In downhill you can provide a series of monitors during optimization that satisfy this need. Monitors must be a series of named Theano expressions that evaluate to scalars; this can be provided as a dictionary that maps names to expressions, or as a list of (name, expression) ordered pairs.

Suppose you want to monitor the slope and intercept values that your model is computing as it works its way through the house price modeling task. You can provide monitors for these quantities as follows:

downhill.minimize(
    loss,
    [sizes, prices],
    inputs=[x, y],
    monitors=[
        ('m', m.sum()),
        ('b', b.sum()),
    ])

The Theano expressions here are sums because the m and b shared variables are actually arrays of shared variables. (This also helps generalize the regression loss to situations where you might have multiple independent variables, like house size and number of bedrooms.) If you preferred to provide the monitor values as a dictionary, it would look like:

downhill.minimize(
    loss,
    [sizes, prices],
    inputs=[x, y],
    monitors=dict(m=m.sum(), b=b.sum()))

Note that if you construct an Optimizer directly, then you need to pass the monitors when you create your optimizer instance:

opt = downhill.build(
    'nag', loss=loss, inputs=[sizes, prices],
    monitors=dict(m=m.sum(), b=b.sum()))

Gradients

Sometimes when setting parameters like learning_rate and max_gradient_norm, it can be quite useful to see how large the gradients of your model are.
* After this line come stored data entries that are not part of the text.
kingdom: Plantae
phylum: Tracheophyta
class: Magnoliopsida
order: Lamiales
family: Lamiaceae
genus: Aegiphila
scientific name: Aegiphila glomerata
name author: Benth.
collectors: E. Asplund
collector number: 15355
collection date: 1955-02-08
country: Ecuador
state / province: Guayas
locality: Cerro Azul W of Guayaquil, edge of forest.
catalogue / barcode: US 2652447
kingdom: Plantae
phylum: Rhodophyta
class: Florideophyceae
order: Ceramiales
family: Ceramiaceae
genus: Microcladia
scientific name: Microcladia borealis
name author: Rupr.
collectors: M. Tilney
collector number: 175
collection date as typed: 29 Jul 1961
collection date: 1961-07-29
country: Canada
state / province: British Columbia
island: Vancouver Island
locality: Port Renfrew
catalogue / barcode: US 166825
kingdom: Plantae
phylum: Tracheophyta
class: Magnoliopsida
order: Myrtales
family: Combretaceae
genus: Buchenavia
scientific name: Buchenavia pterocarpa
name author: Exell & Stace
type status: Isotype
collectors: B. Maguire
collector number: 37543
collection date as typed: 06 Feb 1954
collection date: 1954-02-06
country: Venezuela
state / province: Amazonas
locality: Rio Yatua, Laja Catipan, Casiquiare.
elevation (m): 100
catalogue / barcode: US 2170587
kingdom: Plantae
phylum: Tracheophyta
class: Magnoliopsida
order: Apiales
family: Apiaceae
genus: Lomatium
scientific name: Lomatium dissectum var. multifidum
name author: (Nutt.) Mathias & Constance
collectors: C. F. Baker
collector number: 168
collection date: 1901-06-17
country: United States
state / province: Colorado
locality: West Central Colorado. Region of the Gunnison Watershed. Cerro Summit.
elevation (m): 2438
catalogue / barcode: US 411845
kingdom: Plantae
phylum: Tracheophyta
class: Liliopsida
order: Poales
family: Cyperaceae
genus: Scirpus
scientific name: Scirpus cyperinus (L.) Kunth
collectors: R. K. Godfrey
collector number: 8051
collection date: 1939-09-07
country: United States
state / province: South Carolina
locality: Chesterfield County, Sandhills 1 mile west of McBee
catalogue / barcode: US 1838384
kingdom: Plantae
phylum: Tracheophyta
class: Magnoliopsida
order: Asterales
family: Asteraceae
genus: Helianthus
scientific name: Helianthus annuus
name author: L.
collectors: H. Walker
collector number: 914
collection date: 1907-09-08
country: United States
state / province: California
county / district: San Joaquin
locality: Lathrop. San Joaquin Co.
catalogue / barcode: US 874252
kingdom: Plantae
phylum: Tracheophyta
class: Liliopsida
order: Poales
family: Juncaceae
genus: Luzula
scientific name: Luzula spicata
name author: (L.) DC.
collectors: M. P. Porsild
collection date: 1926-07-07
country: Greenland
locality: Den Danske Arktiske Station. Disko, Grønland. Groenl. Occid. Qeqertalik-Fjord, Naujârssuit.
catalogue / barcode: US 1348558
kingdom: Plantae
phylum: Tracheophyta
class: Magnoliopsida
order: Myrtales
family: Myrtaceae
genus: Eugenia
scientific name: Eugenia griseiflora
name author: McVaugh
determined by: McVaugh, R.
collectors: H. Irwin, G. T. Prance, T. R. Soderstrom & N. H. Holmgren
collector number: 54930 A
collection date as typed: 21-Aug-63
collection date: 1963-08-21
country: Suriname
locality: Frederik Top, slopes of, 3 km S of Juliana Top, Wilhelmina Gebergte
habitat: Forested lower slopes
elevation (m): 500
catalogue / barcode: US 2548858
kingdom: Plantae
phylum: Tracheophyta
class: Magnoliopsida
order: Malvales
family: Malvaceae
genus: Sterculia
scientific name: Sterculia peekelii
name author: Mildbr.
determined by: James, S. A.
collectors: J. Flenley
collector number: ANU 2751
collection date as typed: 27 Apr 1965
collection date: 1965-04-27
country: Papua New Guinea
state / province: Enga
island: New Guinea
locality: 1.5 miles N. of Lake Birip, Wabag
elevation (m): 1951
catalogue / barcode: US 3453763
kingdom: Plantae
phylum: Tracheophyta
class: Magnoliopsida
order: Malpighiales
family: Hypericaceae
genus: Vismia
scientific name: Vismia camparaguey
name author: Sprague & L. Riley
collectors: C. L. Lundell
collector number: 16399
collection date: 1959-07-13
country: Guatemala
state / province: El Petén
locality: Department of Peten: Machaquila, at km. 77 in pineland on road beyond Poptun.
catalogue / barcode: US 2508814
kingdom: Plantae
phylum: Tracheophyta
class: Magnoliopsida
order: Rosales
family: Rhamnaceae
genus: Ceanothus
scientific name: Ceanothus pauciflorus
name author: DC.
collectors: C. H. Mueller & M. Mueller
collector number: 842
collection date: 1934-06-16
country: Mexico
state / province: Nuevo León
These quantities can be included in the monitors easily by setting the monitor_gradients flag:

downhill.minimize(
    loss,
    [sizes, prices],
    inputs=[x, y],
    monitor_gradients=True)

This will include one monitor for each parameter in your model, indicating the squared L2 norm of the gradient (averaged across mini-batches).

More Information

This concludes the downhill guide! Have a good time harnessing the power of your GPU to optimize your scalar losses!